Ask and answer. A:
Why do wholly-owned subsidiaries of legal persons generally exist in practice, and what are the key provisions? What risks may such companies encounter and what aspects should they pay attention to?
What is a wholly-owned subsidiary of a legal person?
A wholly-owned subsidiary of a legal person, which is very common in practice, refers to a subsidiary with 100% shares wholly owned by a legal person. It is a wholly-owned or controlled subsidiary of a single parent company, and most of the subsidiaries registered by ordinary groups or parent companies are wholly-owned subsidiaries.
Relevant regulations on wholly-owned subsidiaries:
0 1. A one-person limited liability company whose shareholders are natural persons cannot invest to establish a new wholly-owned subsidiary.

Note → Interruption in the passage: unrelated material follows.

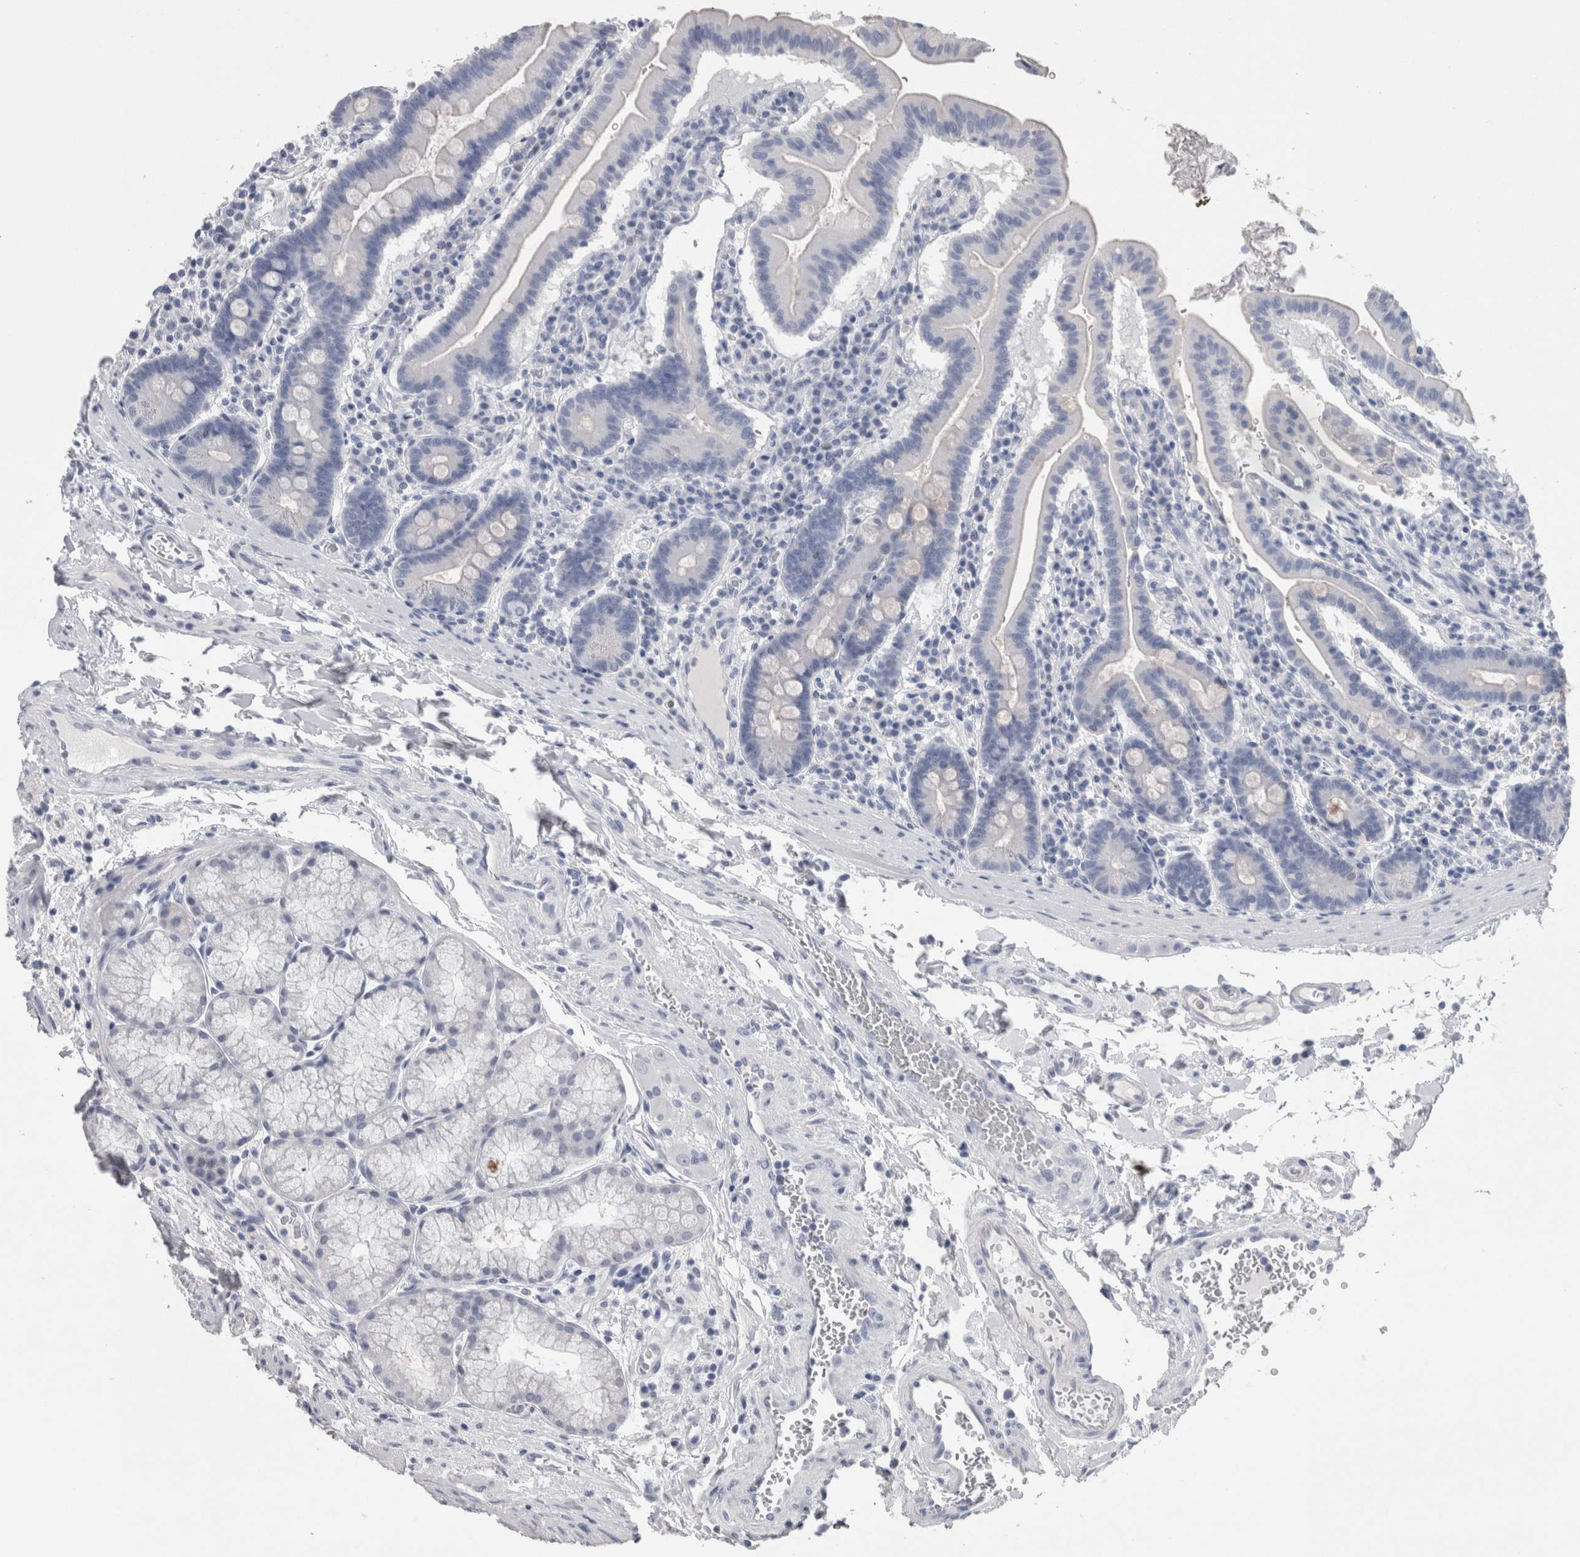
{"staining": {"intensity": "negative", "quantity": "none", "location": "none"}, "tissue": "duodenum", "cell_type": "Glandular cells", "image_type": "normal", "snomed": [{"axis": "morphology", "description": "Normal tissue, NOS"}, {"axis": "morphology", "description": "Adenocarcinoma, NOS"}, {"axis": "topography", "description": "Pancreas"}, {"axis": "topography", "description": "Duodenum"}], "caption": "Micrograph shows no significant protein staining in glandular cells of benign duodenum. (DAB (3,3'-diaminobenzidine) immunohistochemistry (IHC), high magnification).", "gene": "CA8", "patient": {"sex": "male", "age": 50}}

02. The sole proprietorship of a natural person or a legal person shall be indicated in the company registration and in the company business license.
03. At the end of each fiscal year, a financial accounting report shall be prepared and audited by an accounting firm.
04. Shareholders who cannot prove that the company's property is independent of their own property shall be jointly and severally liable for the company's debts.
What should a wholly-owned subsidiary pay attention to?
First of all, we should pay attention to the problem of foreign debt, because the shareholders of a one-person limited liability company should be jointly and severally liable for the company's debts if they can't prove that the company's property is independent of their own.
Secondly, it is the standardization of operation. In terms of financial norms, according to the law, financial and accounting reports must be prepared at the end of each fiscal year and audited by accounting firms. In terms of management norms, the articles of association need to clarify and refine the authorization authority of the board of directors, which is in line with their own situation.
What should a wholly-owned subsidiary pay attention to?
Finally, pay attention to the issue of capital contribution. Under the background of company registration and subscription system, we need to pay attention to when, how and whether we can pay. Because wholly-owned subsidiaries are often set up to meet the needs of new projects, involving new industries or high-tech industries, policy risks, technical risks and market risks are relatively large, so implementing shareholders' capital contribution obligations is an important way to avoid the risks of parent companies.